Mel Bochner’s art explores the power of words. His ability to combine words, color and texture has seen his work set new records at auction and is in more demand than ever. He paints, not just with oils, but with synonyms, and allows his viewers to find their own meanings in his words and their presentation.
Bochner’s 1969 wall drawing, Imagine the Enclosed Area Blue sold for $300,00 at November’s Art Basel in Miami.
The force of Bochner’s work is especially apparent in his Joy of Yiddish work, which was prominently displayed outside Munich’s Haus der Kunst, the museum built by the Nazis in 1937 to showcase what the Third Reich considered great German art. Bochner’s Yiddish words are boldly arranged at the entrance to the grounds, in yellow letters on a black background, the colors used on the armbands and patches that Jews were forced to wear to stigmatize them during Nazi occupation. The words themselves are somewhat fanciful, and open to interpretation, much like the Yiddish language. Words like KIBBITZER, KUNI LEMMEL, DREYKOP, ALTER KOCKER, MESHUGENER and PISHER describe a certain type of character. A Kibitzer is used to describe someone who like to chat and maybe even gossip, a Meshugener is a crazy person, but the terms are often used as endearments, depending on context.
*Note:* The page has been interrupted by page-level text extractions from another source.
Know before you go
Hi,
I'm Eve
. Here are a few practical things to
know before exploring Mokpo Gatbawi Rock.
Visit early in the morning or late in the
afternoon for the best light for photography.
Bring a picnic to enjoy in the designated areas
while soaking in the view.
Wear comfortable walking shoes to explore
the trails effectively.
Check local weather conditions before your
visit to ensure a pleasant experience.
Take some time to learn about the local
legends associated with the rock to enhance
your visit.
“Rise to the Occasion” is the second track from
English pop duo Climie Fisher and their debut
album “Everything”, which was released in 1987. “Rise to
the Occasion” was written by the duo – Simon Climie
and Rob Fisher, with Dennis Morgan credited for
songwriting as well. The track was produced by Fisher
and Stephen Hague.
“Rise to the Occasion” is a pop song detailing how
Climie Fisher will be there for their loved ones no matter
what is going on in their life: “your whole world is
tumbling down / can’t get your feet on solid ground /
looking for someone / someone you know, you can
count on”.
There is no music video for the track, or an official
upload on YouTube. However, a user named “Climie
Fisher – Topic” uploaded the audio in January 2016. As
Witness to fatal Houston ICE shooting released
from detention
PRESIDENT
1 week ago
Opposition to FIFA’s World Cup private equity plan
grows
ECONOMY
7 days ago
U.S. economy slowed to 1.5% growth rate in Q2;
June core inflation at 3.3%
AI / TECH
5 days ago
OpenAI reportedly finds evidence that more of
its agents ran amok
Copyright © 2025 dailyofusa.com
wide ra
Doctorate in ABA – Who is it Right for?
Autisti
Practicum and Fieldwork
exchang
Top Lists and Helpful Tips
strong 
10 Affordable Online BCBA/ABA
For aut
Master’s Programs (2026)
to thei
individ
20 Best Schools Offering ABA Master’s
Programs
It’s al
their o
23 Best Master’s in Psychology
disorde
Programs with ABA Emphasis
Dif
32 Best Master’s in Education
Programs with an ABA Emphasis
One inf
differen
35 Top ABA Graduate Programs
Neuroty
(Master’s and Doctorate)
Bochner grew up in a traditional Jewish home in Pittsburgh. As an apprentice to his father, a sign painter, Bochner became adept at integrating text and color. Always interested in language, Bochner is also interested in seeing the responses that his paintings elicit.
Blah, Blah, Blah is one of Bochner’s most popular works and has been used in many venues around the country. Bochner says he considers Blah, Blah, Blah to be, “the Black Hole of Language.”
Although Bochner’s lettering looks stenciled, it is all hand drawn and his technique, which combines engraving and embossing with oils, creates an industrial feel to his work.